In fact, the search for biological answers to questions of ethics represents a confusion between what Kant considered to be two quite distinct categories. It is driven by the ideology of scientism, the belief that the methods and insights of the natural sciences will account for all aspects of human activity. Such a belief underlies the equivocal terminology used by many sociobiologists, as well as some of their unwarranted suppositions and extrapolations from animal to human behaviour.

(Francois Jacob. The Possible and the Actual. 1982)

Christian Creationism may not be so much an objection to the idea of evolution itself, but to the ethical consequences of accepting the Darwinian idea of evolution by competitive exclusion. Rather than accept the all-too-obvious moral consequences of this version of evolution, some Christians have preferred to throw out the whole idea of evolution, lock, stock, and barrel.

Conclusion

Some 150 years on, the Darwinian struggle for existence still has its adherents.
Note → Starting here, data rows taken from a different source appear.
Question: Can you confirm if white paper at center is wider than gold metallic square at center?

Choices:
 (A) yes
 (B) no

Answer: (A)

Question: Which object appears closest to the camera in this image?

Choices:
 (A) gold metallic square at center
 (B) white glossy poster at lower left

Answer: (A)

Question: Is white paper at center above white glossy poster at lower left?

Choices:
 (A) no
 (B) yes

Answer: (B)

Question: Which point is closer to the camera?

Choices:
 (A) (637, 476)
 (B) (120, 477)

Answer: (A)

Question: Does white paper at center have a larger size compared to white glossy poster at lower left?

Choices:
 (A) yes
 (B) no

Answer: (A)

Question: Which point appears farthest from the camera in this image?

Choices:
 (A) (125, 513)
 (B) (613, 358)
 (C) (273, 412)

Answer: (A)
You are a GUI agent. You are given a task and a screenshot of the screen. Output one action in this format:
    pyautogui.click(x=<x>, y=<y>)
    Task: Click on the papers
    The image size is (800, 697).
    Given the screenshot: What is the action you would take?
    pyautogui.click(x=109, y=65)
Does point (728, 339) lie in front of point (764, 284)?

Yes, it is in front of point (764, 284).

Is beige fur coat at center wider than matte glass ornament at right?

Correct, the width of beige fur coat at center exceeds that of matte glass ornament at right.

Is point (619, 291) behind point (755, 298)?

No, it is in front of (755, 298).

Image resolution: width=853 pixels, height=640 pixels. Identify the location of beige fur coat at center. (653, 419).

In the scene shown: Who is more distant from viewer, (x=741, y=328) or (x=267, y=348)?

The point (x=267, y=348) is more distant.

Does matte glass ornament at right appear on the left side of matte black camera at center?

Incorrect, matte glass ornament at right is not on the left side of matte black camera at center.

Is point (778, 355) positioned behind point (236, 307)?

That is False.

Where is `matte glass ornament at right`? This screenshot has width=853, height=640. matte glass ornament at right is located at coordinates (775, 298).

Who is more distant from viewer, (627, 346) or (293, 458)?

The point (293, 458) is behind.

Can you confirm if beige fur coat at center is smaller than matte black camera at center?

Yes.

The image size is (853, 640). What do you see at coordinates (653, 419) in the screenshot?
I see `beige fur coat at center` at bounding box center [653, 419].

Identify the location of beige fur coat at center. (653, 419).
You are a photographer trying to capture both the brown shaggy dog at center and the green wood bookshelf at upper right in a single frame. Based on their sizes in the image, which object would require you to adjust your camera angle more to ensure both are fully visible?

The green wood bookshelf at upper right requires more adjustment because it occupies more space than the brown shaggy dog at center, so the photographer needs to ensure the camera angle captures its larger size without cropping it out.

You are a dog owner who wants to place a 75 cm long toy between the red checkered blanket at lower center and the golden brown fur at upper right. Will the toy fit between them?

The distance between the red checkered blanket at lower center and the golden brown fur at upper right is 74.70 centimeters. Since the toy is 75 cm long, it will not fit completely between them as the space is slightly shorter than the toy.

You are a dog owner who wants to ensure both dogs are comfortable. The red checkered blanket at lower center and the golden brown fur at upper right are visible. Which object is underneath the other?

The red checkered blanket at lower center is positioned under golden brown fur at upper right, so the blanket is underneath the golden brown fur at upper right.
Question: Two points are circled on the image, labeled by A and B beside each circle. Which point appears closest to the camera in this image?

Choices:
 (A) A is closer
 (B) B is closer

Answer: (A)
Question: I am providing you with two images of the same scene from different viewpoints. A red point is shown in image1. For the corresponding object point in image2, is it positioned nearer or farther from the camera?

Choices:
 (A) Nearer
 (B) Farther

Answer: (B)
For them, life is the war of all against all, and some of them have fully adopted its competitive imperative. Others, while accepting the Darwinian struggle, have exempted human life from this struggle.

But, more recently, a reproductive imperative has begun to edge out the competitive imperative. Once reproduction becomes the central imperative of life, the moral problem of Darwinian competition simply fades away.

This shift oddly coincides with a wider shift in social mentality. The Victorians admired mastery, strength, pugnacity, toughness and determination. Such qualities, in the late 20th Century, are not admired so highly, if at all. Sexual liberation from Victorian prudery, assisted by psychologists such as Freud, has given sex a new primacy in human life. The advocates of a reproductive imperative may thus have encountered a receptiveness to their ideas which would have been absent a century earlier.

But perhaps more generally, those scientists who see their task as describing the natural world, stating what is the case, regularly deny that it is any business of theirs, as scientists, to state what ought to be the case.